# [Your goal]
Turn every line of the listing below into a numbered list, leaving out blank lines and the pictures.

# [Recorded data]
+===+

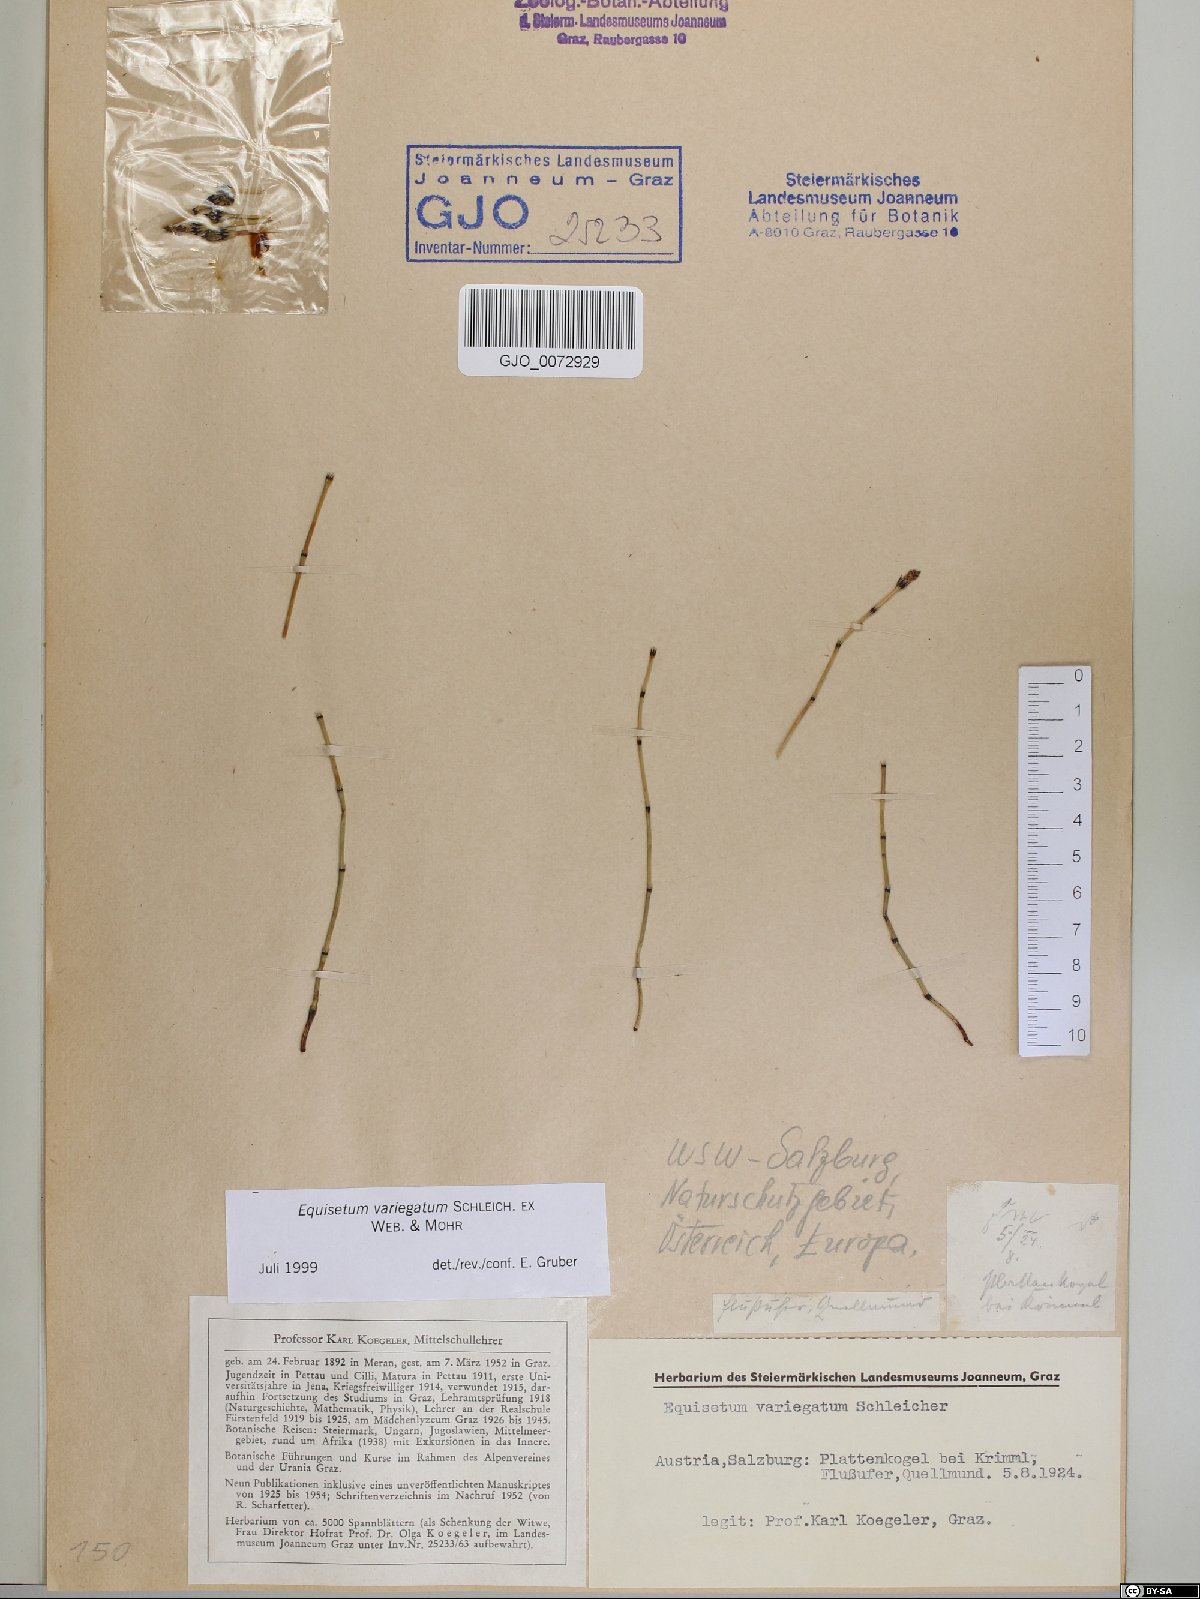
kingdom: Plantae
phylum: Tracheophyta
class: Polypodiopsida
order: Equisetales
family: Equisetaceae
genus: Equisetum
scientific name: Equisetum variegatum
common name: Variegated horsetail
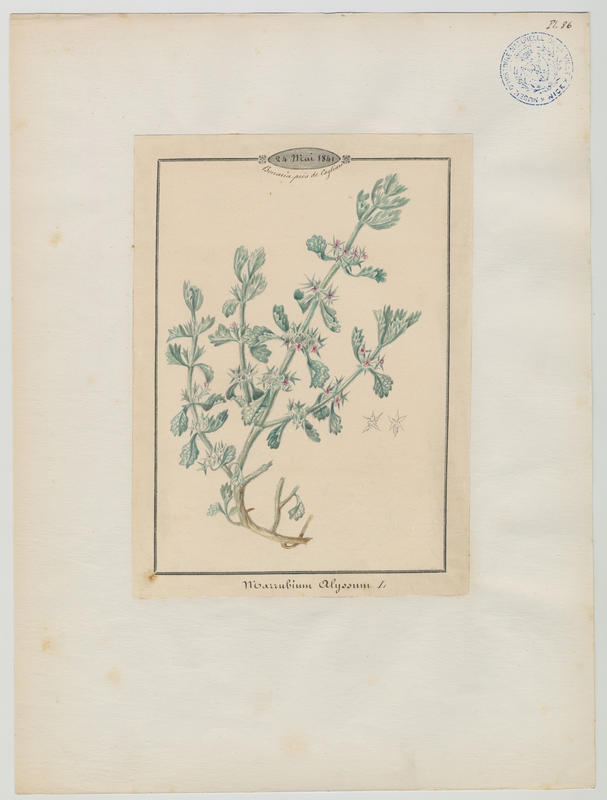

+===+

# [Correct output]
1. kingdom: Plantae
2. phylum: Tracheophyta
3. class: Polypodiopsida
4. order: Equisetales
5. family: Equisetaceae
6. genus: Equisetum
7. scientific name: Equisetum variegatum
8. common name: Variegated horsetail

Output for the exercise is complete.